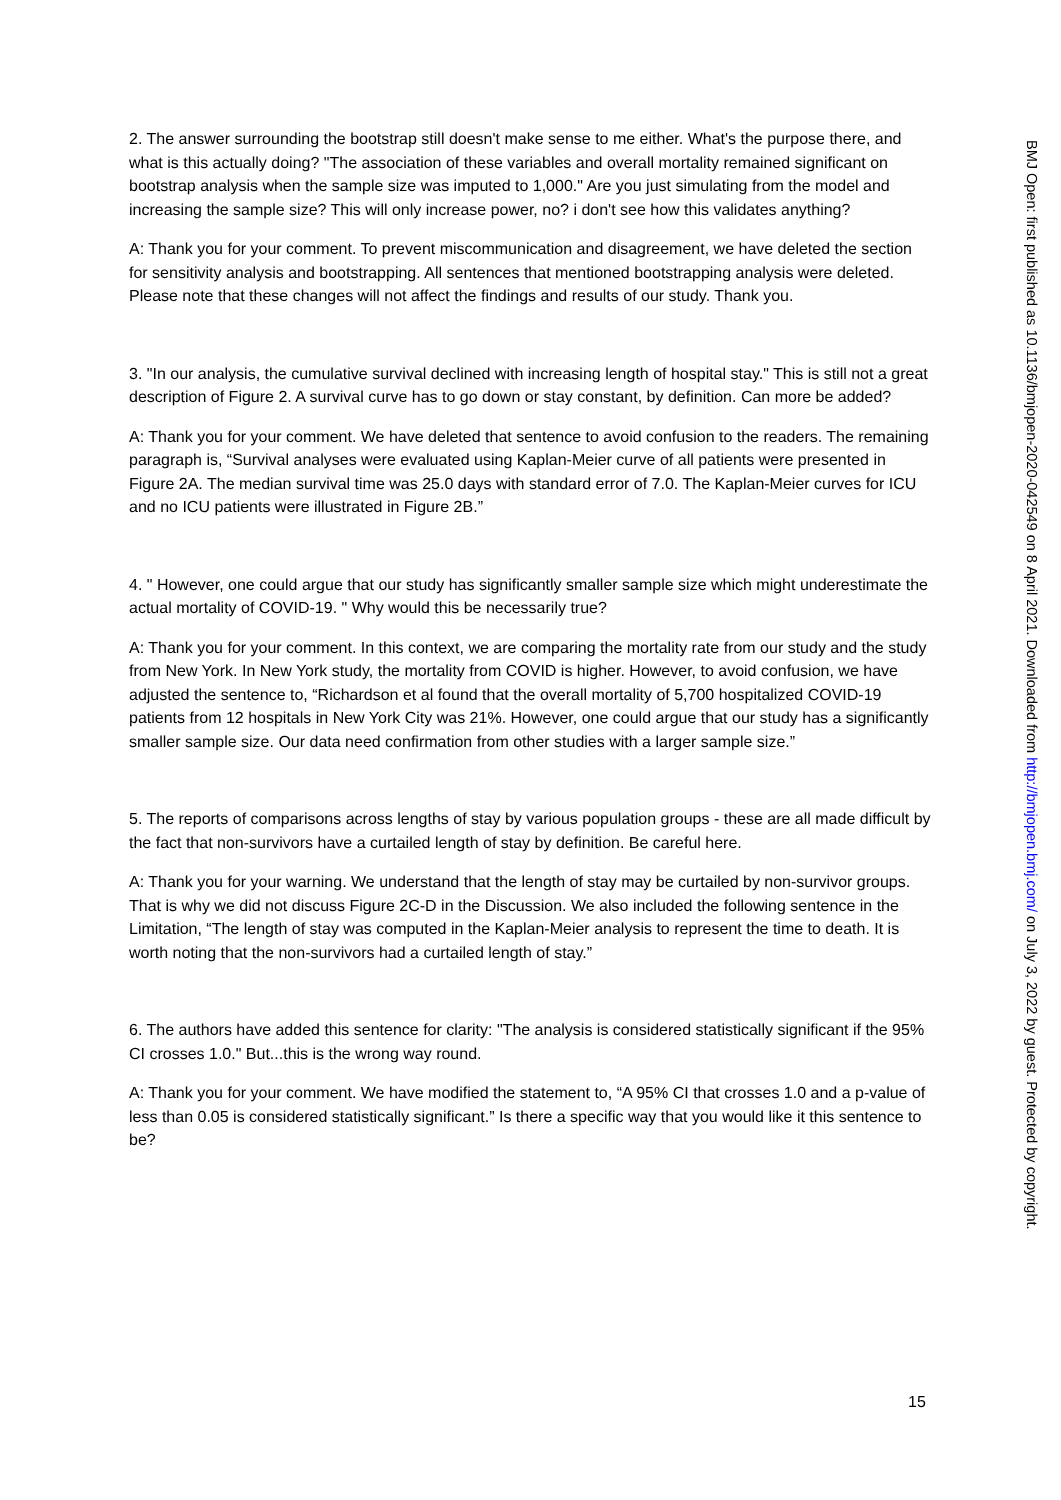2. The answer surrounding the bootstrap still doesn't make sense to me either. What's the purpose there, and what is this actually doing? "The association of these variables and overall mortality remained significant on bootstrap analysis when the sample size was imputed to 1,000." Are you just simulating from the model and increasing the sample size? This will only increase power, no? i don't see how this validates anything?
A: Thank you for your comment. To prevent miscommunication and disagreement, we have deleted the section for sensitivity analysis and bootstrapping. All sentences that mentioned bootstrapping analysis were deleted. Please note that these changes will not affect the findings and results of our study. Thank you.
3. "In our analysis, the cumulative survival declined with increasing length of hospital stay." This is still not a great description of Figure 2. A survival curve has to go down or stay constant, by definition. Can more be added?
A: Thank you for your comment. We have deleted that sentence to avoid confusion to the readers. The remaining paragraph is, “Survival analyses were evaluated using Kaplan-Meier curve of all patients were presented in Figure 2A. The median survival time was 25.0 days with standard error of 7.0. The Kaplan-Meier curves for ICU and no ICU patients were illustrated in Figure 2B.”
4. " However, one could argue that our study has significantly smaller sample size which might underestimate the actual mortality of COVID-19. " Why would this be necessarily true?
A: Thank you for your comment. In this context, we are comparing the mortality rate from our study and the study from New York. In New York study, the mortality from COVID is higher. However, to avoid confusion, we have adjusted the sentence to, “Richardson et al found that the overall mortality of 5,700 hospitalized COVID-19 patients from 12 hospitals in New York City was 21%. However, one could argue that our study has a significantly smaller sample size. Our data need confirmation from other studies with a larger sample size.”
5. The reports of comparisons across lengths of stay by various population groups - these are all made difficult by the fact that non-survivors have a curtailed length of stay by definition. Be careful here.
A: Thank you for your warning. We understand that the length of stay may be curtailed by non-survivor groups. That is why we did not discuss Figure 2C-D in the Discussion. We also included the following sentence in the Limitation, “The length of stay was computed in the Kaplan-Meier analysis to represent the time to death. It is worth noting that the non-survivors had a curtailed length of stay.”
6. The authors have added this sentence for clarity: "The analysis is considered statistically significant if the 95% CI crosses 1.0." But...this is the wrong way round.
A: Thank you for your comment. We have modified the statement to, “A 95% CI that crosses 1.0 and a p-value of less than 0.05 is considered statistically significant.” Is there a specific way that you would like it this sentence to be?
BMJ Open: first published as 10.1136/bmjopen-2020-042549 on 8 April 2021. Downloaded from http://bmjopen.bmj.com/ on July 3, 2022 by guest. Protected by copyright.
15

* * *

*What you will do*
Pick every line containing the word "would" out of the material, and copy those lines.

*Answer section*
4. " However, one could argue that our study has significantly smaller sample size which might underestimate the actual mortality of COVID-19. " Why would this be necessarily true?
A: Thank you for your comment. We have modified the statement to, “A 95% CI that crosses 1.0 and a p-value of less than 0.05 is considered statistically significant.” Is there a specific way that you would like it this sentence to be?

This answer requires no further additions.